4721 sayılı Türk Medeni Kanununun 306. maddesinin 2. fıkrasına göre, eşlerin birlikte evlat edinmeleri için en az beş yıldan beri evli olmaları veya otuz yaşını doldurmuş bulunmaları gerekmektedir.

Dosya içinde mevcut nüfus kayıt örneklerinden, davacı Nadire'nin dava tarihinde otuz yaşından küçük olduğu, ayrıca diğer davacı Mehmet Suphi ile 26/6/2007 tarihinde evlendikleri, evlilik sürelerinin beş yıldan az olduğu anlaşılmaktadır.

Mahkemece, yasal şartların oluşmaması nedeniyle davanın reddine karar verilmesi gerekirken, Türk Medeni Kanununun 306. maddesi hükmüne aykırı olarak davanın kabulüne ilişkin hüküm kurulması usul ve yasaya aykırı bulunmuştur.

SONUÇ: Yargıtay Cumhuriyet Başsavcılığının Hukuk Usulü Muhakemeleri Kanununun 427/6. maddesine dayalı kanun yararına bozma isteğinin açıklanan sebeple kabulü ile hükmün sonuca etkili olmamak üzere BOZULMASINA, oyçokluğuyla karar verildi. 9/2/201l

KARŞI OY YAZISI

Türk Medeni Kanununun 282. maddesi, genel olarak soybağının kurulmasını düzenlemiş, çocuk ile ana arasındaki soybağının doğumla, çocuk ile baba arasındaki soybağının ise ana ile evlilik, tanıma ve hakim hükmü ile kurulacağını, ayrıca soybağının evlat edinme yoluyla da kurulabileceğini hüküm altına almıştır. Yasadaki düzenlemeler ve yargılama usullerinden de anlaşılacağı gibi, soybağı davaları bu arada doğal olarak da evlat edinme davaları, kamu düzenine ilişkindir.

Türk Medeni Kanununun 318/1. maddesi ile getirilen hükümle, esasa ilişkin diğer noksanlıklardan biriyle sakatsa, Cumhuriyet savcısı evlatlık ilişkisinin kaldırılmasını isteyebilecektir. Bu nedenle, kurulmuş bulunan evlat edinme ilişkisindeki esaslı noksanlık, artık, bu noksanlığın öğrenilmesinde, kamu adına ilişkinin kaldırılması yoluyla dava açılmasını mümkün kılacaktır.

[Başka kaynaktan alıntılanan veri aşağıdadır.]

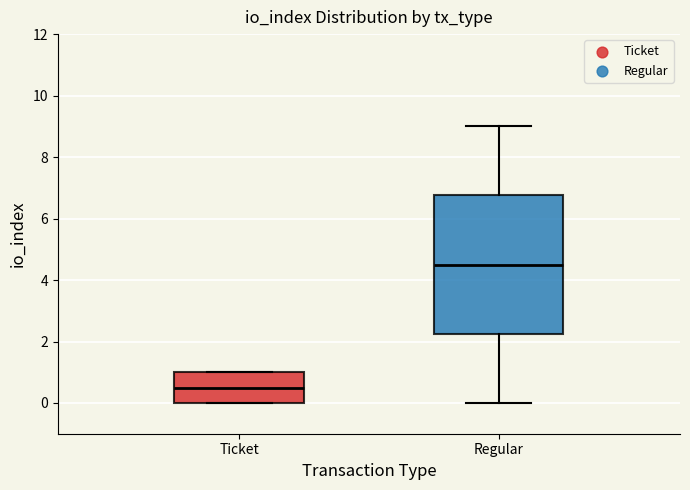

Reading left to right, transcribe this box plot: for each box, give where its median line is, the range the box spans, and where its two whiskers end, as read against the y-axis. The values are not printed on the chart, so give them approximately, as read against the axis.

Ticket: median 0.6, box 0.0 to 1.0, whiskers 0.0 to 1.0
Regular: median 4.6, box 2.2 to 6.8, whiskers 0.0 to 9.0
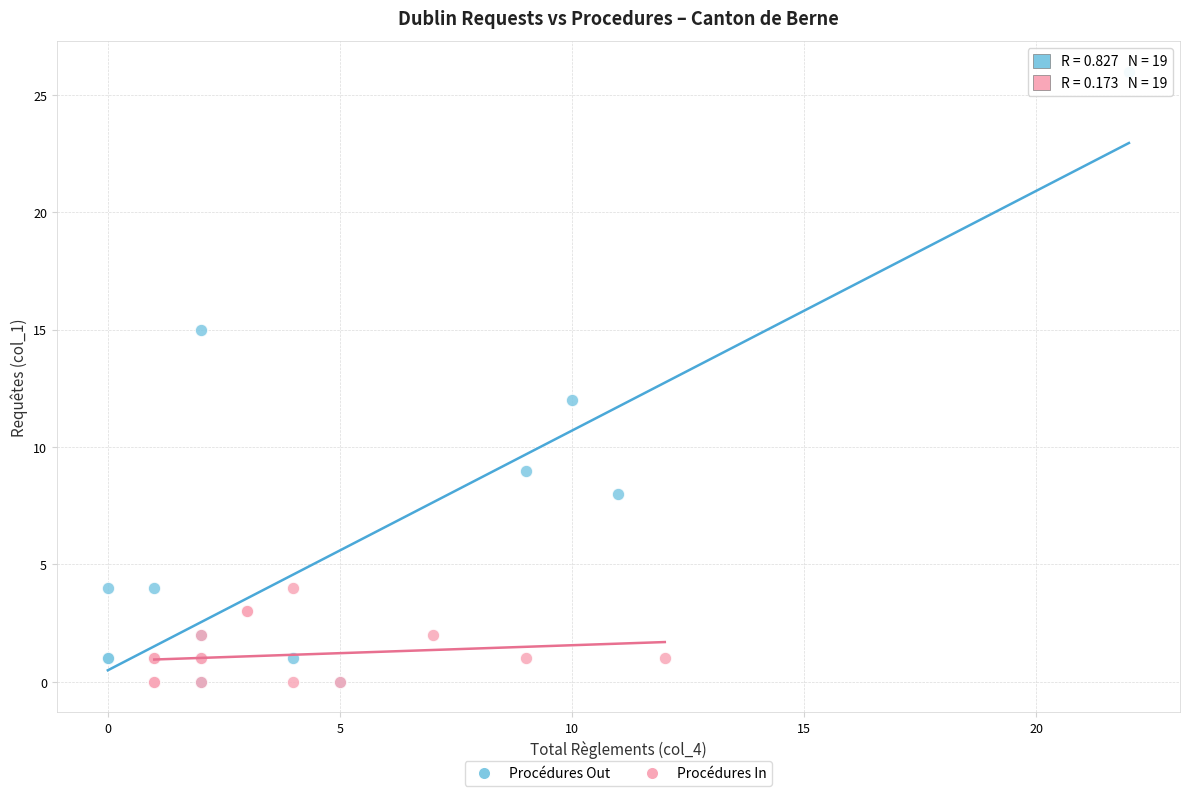

Which series has the widest spread of Y values?

Procédures Out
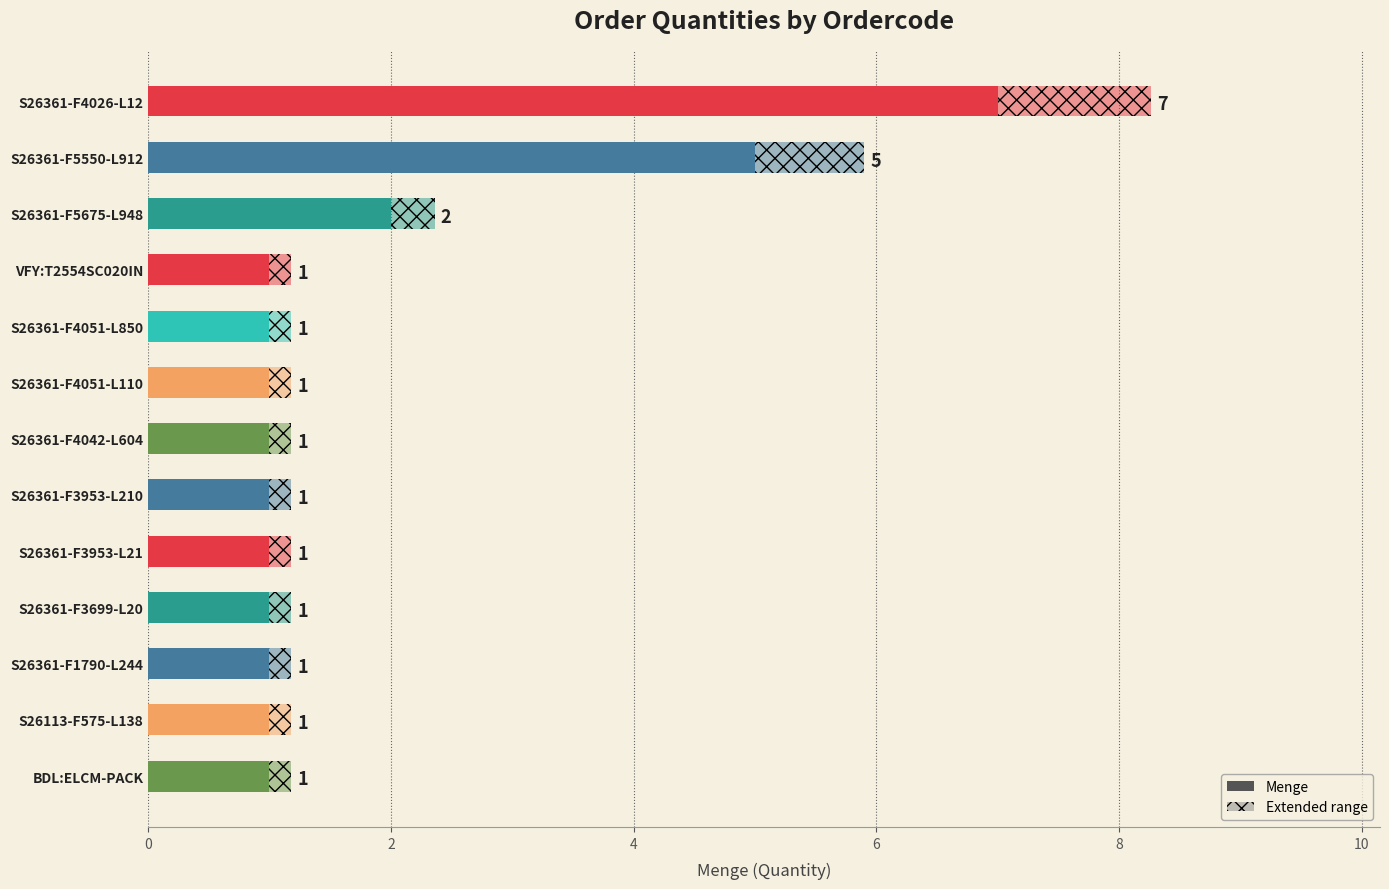

Reading left to right, what are all the values shown in this chart?

7	5	2	1	1	1	1	1	1	1	1	1	1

Hukuk Usulü Muhakemeleri Kanununun 427/7. maddesinde, kesin olarak verilen hükümlerle, niteliği bakımından yürürlükteki hukuka aykırı bir sonucu ifade eden ve Yargıtay'ca incelenmeksizin kesinleşmiş bulunan hükümlerin, kanun yararına temyiz edilebileceği belirtilmiştir.

Türk Medeni Kanununun 318/1. maddesi uyarınca, esaslı noksanlıkları içeren evlat edinme ilişkisi, Türk Medeni Kanununun 319. maddedeki hak düşürücü süreler içerisinde, kamu düzeni açısından kesinleşmeyecektir. Esasa ilişkin noksanlığı belirleyen Cumhuriyet savcısı, ilişkinin kaldırılması için dava açabilme olanağına sahip bulunmaktadır.

Esasa ilişkin noksanlığı öğrenen Cumhuriyet savcısının kanun yararına bozma istemi ile temyiz yerine ilişkinin kaldırılması için dava açması yasanın aradığı temel amaçtır. Zira, kanun yararına bozma, taraflar açısından sonuç doğurmayacak, bu durum, yasaya aykırı ve esasla unsurlardaki eksikliklerine karşın, evlat edinme ilişkisinin kurulmasını sağlayabilecektir.

Esasa ilişkin noksanlıkları öğrenen Cumhuriyet savcısının, dava açarak evlatlık ilişkisinin kaldırılmasını temin olanağının bulunması ve kamu düzeni açısından kesinleşmemiş olan hükümle ilgili olarak, kanun yararına temyiz isteminin reddine karar verilmesi gerektiği düşüncesi ile sayın çoğunluk kararına katılmıyorum.